Thank you for the proposal.

First of all, I will suggest to use the Last.FM importer personally and see how it works currently if you haven’t done so already.

I am not sure what you mean here, the purpose of this project is to replace what we have now in the frontend entirely with an importer that runs on the backend. So what does option 1 entail doing?

If option 1 comes out to be the winner in your evaluation, then there is no project to do. If you feel that we are better off with a frontend based importer, you should elaborate on those and we can figure out an alternative project to improve it instead.

This section is irrelevant to the proposal and can be deleted.

This Last.FM importer will work very similarly to the Spotify Importer indeed. Therefore, I suggest you to go through the code thoroughly and understand how it works. If you have questions, feel free to ask me in IRC. Then add a plain english explanation here.

There is some gap in understanding here. The current last.fm importer accepts a username and then directly starts querying Last.FM APIs on the client side.

When it is done (or periodically), it makes an API call to the backend to update the import timestamp. This behavior will need to be changed for the backend importer.

For the backend importer, we need to make an API call to store the username in the backend external_service_oauth tables. Then the importer service can query those tables to get the Last.FM usernames for listenbrainz users and query and write the listens.

The users should also be to change their connected Last.Fm username or remove it completely. This will need a little UI work.

Since this will involve some UI/API endpoint work as well, as I mentioned above, I suggest to make this a 175 hours project.

ykchong45 · March 26, 2024, 2:55pm

Thank you very much for the detailed review! I truly appreciate your time and effort.

As I understand the task correctly, the task entails moving the importer code from the frontend to the backend. Upon reviewing the current implementations on both ends, I discovered code that fetches data from the LastFM API, and code that submits it to the database.

Back to your question, both option 1 and 2 aim to fetch the data, addressing the first part of the task, but through different approaches. By providing two options, I intend to evaluate the performances between the two implementations. If the current frontend implementation proves superior, I will port it into Python code. Ultimately, I agree that having this functionality on the backend is an improvement.

The above section addresses the second part of the task, which involves submitting the data to the database. This code already exists in the codebase, and I will ensure it functions properly. I have included it here for completeness.

Certainly! In the proposal, I have detailed the function names and the tasks performed in the Spotify Updater in the section “Spotify Updater - As Reference”. However, I omitted mentioning the external_service_oauth table and updating the import timestamp. Please let me know if this addresses your concern.
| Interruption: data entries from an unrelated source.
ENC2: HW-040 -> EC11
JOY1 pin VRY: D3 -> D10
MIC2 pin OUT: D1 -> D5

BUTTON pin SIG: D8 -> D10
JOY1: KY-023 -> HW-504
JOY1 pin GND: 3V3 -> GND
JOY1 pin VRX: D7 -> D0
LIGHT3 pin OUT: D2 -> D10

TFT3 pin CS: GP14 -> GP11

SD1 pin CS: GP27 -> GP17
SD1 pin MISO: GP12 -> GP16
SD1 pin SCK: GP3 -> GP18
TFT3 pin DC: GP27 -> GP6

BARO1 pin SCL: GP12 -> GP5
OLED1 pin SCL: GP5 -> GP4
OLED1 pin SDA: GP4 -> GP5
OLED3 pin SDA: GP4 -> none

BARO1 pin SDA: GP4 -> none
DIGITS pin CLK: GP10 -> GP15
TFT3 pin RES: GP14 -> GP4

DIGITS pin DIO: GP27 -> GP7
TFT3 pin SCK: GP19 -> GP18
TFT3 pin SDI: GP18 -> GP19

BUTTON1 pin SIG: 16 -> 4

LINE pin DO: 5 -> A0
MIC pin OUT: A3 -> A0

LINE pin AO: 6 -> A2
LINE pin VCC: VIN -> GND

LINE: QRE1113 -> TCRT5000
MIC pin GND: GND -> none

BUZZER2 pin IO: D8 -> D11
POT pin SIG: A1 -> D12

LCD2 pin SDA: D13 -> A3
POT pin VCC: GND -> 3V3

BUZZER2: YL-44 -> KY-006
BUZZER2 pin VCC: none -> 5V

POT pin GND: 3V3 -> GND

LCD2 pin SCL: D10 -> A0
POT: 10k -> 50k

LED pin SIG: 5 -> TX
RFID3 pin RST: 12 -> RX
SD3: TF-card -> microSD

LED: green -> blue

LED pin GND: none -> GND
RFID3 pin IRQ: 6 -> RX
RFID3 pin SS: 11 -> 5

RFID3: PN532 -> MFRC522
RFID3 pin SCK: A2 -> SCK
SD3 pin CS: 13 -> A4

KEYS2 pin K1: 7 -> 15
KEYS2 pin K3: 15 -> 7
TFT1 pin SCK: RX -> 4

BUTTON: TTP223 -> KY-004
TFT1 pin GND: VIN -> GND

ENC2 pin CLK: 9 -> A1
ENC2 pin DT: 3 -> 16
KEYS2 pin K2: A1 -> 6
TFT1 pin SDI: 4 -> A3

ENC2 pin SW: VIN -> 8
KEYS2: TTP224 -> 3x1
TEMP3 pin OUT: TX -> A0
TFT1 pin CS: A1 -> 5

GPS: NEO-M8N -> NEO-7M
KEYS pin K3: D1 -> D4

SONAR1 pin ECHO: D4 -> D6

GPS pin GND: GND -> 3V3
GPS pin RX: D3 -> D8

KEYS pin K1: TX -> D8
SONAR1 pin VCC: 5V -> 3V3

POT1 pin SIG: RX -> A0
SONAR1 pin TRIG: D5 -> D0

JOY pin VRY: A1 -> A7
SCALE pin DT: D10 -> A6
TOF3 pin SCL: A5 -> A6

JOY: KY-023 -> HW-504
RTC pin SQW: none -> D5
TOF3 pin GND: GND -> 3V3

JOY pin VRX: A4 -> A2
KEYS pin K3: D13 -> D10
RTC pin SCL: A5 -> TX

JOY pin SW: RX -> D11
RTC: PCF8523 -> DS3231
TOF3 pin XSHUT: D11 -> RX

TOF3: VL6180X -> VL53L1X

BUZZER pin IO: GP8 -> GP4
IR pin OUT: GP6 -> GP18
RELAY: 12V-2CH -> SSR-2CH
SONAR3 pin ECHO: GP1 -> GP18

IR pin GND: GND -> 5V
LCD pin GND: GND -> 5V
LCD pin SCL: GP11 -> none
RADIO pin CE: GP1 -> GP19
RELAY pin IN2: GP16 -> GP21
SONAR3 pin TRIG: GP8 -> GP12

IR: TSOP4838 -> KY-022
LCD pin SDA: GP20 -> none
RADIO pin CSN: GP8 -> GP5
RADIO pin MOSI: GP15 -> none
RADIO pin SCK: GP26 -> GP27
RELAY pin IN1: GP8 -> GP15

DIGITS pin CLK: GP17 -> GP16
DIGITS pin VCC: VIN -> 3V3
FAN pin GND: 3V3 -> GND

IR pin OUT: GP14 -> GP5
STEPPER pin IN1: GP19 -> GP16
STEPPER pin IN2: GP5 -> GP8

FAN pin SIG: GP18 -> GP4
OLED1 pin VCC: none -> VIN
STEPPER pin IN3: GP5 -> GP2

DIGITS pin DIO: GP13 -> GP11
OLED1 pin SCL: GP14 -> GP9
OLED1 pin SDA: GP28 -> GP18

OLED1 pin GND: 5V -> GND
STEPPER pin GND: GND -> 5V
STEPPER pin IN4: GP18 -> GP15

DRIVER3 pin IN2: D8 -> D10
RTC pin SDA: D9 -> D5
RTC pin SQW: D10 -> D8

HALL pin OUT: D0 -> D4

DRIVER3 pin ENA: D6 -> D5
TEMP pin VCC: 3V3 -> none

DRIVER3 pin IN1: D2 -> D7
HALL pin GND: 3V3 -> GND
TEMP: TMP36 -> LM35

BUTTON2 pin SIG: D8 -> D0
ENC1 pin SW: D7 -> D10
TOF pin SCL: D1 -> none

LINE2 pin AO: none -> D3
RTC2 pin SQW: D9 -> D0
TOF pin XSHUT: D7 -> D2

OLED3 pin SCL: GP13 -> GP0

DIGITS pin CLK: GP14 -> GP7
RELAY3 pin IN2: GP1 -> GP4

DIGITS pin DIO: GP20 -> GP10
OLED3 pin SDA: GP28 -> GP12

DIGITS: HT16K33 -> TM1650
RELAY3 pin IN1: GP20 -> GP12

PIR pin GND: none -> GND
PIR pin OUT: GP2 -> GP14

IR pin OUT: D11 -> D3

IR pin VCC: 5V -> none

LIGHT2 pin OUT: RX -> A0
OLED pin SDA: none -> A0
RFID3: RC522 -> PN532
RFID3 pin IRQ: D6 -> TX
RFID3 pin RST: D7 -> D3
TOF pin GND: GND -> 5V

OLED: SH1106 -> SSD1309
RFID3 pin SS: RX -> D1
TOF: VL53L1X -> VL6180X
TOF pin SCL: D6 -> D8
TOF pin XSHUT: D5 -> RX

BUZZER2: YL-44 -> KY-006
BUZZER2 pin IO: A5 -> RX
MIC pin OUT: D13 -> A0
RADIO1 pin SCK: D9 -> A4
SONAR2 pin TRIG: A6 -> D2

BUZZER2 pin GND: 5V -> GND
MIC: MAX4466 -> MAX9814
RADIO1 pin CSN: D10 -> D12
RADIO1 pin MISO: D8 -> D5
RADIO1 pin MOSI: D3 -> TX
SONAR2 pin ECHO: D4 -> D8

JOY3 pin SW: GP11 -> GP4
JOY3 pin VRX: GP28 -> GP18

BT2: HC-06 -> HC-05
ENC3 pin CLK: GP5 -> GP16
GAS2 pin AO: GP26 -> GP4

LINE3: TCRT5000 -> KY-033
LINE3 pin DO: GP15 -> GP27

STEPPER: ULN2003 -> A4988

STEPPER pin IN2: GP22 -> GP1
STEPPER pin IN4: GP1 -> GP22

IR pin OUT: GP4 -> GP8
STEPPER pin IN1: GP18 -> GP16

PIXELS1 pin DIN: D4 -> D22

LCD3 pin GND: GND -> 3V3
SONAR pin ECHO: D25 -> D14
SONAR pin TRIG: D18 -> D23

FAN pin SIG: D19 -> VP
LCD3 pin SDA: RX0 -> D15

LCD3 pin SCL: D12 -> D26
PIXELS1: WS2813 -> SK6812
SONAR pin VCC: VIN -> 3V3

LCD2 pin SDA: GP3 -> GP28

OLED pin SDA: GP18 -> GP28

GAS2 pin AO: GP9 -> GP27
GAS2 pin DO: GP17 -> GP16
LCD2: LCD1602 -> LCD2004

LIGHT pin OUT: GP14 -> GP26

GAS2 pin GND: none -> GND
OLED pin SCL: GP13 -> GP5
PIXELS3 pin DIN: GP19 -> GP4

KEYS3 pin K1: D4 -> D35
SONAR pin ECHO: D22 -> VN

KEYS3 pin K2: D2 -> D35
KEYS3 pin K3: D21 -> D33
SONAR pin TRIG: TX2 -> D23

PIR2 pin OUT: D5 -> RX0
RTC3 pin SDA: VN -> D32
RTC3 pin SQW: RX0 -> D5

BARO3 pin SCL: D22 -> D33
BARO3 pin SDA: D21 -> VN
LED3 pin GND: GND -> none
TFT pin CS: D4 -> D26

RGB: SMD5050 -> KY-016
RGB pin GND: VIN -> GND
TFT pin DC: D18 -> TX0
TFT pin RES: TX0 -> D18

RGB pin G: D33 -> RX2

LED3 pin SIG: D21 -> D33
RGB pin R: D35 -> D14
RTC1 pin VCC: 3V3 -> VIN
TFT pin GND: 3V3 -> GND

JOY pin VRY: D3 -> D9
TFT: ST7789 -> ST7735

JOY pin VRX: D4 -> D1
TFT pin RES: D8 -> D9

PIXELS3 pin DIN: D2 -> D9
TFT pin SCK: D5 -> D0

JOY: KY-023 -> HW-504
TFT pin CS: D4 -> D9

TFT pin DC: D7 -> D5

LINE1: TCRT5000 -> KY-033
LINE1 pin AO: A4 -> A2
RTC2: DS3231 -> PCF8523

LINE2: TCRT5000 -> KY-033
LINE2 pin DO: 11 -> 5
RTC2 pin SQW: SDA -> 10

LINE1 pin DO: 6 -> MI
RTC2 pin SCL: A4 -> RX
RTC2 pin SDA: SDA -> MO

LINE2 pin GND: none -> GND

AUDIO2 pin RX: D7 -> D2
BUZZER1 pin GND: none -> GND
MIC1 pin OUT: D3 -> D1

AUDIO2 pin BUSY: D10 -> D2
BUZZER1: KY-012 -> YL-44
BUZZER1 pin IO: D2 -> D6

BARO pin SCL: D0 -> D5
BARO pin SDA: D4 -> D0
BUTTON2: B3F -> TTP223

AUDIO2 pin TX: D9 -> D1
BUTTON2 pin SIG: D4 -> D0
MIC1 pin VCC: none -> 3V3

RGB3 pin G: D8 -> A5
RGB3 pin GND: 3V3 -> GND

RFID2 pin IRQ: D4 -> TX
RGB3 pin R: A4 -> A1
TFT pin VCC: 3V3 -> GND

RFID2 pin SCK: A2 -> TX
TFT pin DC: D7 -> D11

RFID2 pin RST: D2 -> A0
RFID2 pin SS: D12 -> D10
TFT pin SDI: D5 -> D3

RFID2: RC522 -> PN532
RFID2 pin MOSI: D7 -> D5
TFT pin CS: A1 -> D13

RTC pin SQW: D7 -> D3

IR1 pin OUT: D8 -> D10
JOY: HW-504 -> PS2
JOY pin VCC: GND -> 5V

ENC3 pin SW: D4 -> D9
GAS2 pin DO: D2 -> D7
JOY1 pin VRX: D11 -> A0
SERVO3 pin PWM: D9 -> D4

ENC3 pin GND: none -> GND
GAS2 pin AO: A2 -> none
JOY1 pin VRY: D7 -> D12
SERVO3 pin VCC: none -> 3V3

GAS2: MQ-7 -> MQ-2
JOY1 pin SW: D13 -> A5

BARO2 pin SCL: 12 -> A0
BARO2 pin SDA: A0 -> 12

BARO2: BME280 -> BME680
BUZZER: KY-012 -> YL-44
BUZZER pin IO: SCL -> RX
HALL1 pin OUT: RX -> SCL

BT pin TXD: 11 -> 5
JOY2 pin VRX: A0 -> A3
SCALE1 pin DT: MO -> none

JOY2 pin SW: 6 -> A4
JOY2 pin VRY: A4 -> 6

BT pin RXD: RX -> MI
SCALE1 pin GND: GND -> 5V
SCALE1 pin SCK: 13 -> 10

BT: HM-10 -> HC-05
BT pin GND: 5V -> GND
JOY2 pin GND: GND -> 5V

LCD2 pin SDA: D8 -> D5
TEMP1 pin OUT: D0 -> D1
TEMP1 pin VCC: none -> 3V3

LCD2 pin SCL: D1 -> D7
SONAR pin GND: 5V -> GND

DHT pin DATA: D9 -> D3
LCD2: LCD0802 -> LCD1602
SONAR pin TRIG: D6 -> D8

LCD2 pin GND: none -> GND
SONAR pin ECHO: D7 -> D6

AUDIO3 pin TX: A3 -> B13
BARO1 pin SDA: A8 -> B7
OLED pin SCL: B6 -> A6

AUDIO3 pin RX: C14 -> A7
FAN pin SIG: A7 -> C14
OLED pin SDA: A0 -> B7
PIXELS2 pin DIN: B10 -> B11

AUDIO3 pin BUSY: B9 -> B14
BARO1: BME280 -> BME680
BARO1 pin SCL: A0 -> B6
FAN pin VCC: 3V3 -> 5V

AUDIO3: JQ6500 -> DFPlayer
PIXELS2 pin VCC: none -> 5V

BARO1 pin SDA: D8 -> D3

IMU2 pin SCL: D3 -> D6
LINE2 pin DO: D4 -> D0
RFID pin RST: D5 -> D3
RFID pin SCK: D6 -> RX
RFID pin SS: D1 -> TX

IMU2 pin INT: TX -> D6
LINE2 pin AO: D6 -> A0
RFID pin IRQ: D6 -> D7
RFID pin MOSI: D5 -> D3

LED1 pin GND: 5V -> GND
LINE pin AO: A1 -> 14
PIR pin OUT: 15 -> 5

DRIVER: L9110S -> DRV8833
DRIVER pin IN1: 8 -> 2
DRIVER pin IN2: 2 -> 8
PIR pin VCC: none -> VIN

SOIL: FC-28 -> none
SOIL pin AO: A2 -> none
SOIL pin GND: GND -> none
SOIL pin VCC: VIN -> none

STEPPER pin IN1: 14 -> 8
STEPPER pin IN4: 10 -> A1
If not, I will ensure to include them in the updated proposal.

In the updated proposal I will include the steps before and after data fetching and storing, which I overlooked. I will also adjust the calendar accordingly .

ykchong45 · April 3, 2024, 7:08am

Apologies for the delay in updating the proposal, I had to attend to some family matters. I have submitted the updated proposal, but to summarize my changes, here is the gist:

I’ve addressed the missing elements regarding the process before and after fetching and storing listening data. Specifically, I’ve included details for:

Managing Last.FM username CRUD operations in the external_service_oauth table.
Updating the latest_listened_at field after the listening data has been submitted to the database.

The proposal is structured as follows:

Specification of the proposal’s objectives.
Analysis of the design of the reference importer, spotify_updater.
Detailed plans for each component of the last_fm_importer, including an extended feature.
Adjusted task timeline.

I would appreciate any feedback on the updated proposal.